TASKS:
[a] Reproduce word for word the portion of the passage on the Vincent Chin case from "After the group" to "best documentary feature.".
[b] Using the passage on the Vincent Chin case, answer these questions:
(i) In what year did Who Killed Vincent Chin? open New York's New Directors/New Films Festival?
(ii) How much was Nitz ordered to pay Lily Chin?
(iii) Which museum is Nancy Yao Maasbach president of?

PROVIDED TEXT:
________________
Chin’s death became a trigger for Asian-American unity. “The Vincent Chin case was where waiters and cooks and laundrymen and blue-collar workers and scientists and engineers and African-Americans united to fight for justice,” she says.
“This was really the first time in a broad-based way that Asian-Americans came together and called ourselves Asian-Americans to fight for civil rights. Before then there wasn’t really anything beyond civil activists and students.”
Though Chin’s fiancée, Vicky Wong, withdrew from the public gaze and never spoke out, Lily Chin would attend Asian-American meetings, quietly sobbing but always listening, Zia says.
“Wong’s response was probably more typical, especially for someone of an Asian background, but Vincent Chin’s mother’s response is so unique in a way,” she explains.
“Lily Chin, she stopped sobbing and she said, ‘We have to show this is not American justice. We have to show that no other mother should go through this’.”
Chin’s killing was “the turning point”, fuelling a long-awaited rights movement that had been years in the making, says Renee Tajima-Pena, 61, a professor of Asian-American studies at the University of California, Los Angeles.
Also a filmmaker, in 1983 Tajima-Pena began making a documentary about the case, titled Who Killed Vincent Chin? At the same time, Zia and lawyers representing the Chin estate founded the Detroit-based civil rights group American Citizens for Justice. Lawyers told the group that civil rights laws were not designed to protect Asian Americans.
After the group organised a number of demonstrations and repeatedly wrote to federal courts, the federal government stepped in to prosecute the case, Zia says. In 1987, the Chin estate won a civil suit filed against Chin’s killers. Ebens was ordered to pay US$1.5 million and Nitz ordered to pay US$50,000 to Lily Chin to compensate for the financial loss of her son’s earnings as a draughtsman.
“What came out of that really is to the benefit of all Americans,” Zia says. “The decision from the Vincent Chin case was that an Asian-American would be protected, a migrant would be protected, and they took a broader point of view in applying these federal civil rights laws to all Americans.”
In 1988, Who Killed Vincent Chin? opened New York’s New Directors/New Films Festival, and was later nominated for an Academy Award for best documentary feature.
Tajima-Pena says Chin’s killing “really strengthened the pan-Asian movement” in the US.
“I think it really reminded people of things that happened to them over the years, which is very similar to the pandemic hate today,” she says. “People saw themselves in the violence that was happening and became more politicised.”
Chin’s story is not well-known in the wider US community, says Nancy Yao Maasbach, 48, president of New York’s Museum of Chinese in America.
“Stories around Vincent Chin are either too painful or too unjust; it’s a hard story to present to migrants, especially those chasing the American dream,” she says. “People see Asian-Americans as stories of success. The American dream story. It’s not about Vincent.”
________________
INFORMATION SHOWN:
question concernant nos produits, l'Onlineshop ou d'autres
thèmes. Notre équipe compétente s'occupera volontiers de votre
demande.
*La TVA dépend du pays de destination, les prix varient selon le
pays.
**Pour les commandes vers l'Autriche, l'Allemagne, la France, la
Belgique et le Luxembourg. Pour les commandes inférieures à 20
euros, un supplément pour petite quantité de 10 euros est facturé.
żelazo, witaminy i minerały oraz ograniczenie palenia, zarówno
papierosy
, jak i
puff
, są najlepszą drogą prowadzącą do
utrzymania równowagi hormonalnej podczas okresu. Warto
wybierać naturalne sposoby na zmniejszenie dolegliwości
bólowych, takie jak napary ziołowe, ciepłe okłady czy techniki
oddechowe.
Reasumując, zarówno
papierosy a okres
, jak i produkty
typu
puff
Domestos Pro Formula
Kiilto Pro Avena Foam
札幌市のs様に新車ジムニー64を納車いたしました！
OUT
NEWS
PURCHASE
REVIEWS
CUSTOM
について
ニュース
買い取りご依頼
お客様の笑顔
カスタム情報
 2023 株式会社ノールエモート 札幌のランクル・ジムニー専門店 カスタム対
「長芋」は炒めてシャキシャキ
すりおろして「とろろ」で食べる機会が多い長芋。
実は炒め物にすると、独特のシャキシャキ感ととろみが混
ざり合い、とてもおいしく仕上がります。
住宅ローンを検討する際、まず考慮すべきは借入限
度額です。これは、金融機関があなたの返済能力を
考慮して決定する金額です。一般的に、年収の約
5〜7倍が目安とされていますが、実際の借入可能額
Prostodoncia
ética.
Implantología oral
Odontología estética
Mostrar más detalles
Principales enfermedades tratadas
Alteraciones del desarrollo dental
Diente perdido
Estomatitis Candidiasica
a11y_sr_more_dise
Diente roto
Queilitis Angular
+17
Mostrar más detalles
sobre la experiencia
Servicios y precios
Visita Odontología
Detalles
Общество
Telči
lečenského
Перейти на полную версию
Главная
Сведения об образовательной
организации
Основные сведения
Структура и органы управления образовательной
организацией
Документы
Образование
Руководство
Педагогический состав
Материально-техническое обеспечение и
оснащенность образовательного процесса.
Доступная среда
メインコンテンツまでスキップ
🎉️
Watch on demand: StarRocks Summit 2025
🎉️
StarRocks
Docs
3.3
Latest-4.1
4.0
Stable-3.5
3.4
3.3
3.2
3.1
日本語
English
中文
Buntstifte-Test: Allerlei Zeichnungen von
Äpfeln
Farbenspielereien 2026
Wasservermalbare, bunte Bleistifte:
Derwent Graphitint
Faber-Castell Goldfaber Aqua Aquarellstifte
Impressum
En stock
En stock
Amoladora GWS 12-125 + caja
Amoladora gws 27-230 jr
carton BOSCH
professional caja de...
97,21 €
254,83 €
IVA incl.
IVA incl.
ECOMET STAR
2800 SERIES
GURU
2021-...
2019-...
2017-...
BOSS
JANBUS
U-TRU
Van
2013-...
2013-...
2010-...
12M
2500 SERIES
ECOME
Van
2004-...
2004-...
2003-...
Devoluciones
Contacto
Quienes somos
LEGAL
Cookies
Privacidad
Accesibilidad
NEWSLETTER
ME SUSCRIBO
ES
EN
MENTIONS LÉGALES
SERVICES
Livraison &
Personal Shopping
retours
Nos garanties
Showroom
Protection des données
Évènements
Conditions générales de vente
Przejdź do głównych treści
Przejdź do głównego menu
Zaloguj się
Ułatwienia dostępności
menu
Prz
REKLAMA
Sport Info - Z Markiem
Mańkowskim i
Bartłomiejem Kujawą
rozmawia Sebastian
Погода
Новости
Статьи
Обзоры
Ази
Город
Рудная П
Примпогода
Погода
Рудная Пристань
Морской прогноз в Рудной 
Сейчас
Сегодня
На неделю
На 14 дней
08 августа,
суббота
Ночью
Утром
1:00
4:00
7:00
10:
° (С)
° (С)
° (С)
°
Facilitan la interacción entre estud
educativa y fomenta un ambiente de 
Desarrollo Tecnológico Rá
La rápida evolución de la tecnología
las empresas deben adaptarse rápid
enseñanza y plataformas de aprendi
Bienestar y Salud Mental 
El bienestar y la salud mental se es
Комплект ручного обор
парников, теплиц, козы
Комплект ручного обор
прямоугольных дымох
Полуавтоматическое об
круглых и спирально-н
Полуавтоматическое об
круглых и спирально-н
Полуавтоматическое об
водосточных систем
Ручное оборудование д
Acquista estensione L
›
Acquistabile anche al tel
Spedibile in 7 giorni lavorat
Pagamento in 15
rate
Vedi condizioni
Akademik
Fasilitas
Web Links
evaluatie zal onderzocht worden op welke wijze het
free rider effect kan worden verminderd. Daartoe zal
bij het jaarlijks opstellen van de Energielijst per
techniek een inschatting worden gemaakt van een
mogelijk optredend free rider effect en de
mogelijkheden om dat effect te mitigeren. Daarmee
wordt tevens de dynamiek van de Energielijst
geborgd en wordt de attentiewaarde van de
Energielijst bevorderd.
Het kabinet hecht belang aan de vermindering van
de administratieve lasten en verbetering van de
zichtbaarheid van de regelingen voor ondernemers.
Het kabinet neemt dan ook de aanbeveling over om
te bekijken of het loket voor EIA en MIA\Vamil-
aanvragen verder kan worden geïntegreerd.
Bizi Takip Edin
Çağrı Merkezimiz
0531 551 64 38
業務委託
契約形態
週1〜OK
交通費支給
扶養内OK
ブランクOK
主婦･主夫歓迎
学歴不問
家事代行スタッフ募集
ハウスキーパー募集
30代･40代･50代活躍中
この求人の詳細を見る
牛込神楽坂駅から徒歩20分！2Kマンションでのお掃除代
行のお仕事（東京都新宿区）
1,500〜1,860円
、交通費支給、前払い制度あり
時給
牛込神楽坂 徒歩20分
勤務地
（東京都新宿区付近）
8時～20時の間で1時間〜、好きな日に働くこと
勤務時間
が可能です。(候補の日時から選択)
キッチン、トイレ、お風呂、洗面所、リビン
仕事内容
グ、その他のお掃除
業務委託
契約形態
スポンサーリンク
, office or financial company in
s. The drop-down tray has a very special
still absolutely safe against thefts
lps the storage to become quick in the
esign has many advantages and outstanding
________________
ANSWERS FOR THE EXERCISE:
[a]
After the group organised a number of demonstrations and repeatedly wrote to federal courts, the federal government stepped in to prosecute the case, Zia says. In 1987, the Chin estate won a civil suit filed against Chin’s killers. Ebens was ordered to pay US$1.5 million and Nitz ordered to pay US$50,000 to Lily Chin to compensate for the financial loss of her son’s earnings as a draughtsman.
“What came out of that really is to the benefit of all Americans,” Zia says. “The decision from the Vincent Chin case was that an Asian-American would be protected, a migrant would be protected, and they took a broader point of view in applying these federal civil rights laws to all Americans.”
In 1988, Who Killed Vincent Chin? opened New York’s New Directors/New Films Festival, and was later nominated for an Academy Award for best documentary feature.

[b]
(i) 1988
(ii) US$50,000
(iii) New York's Museum of Chinese in America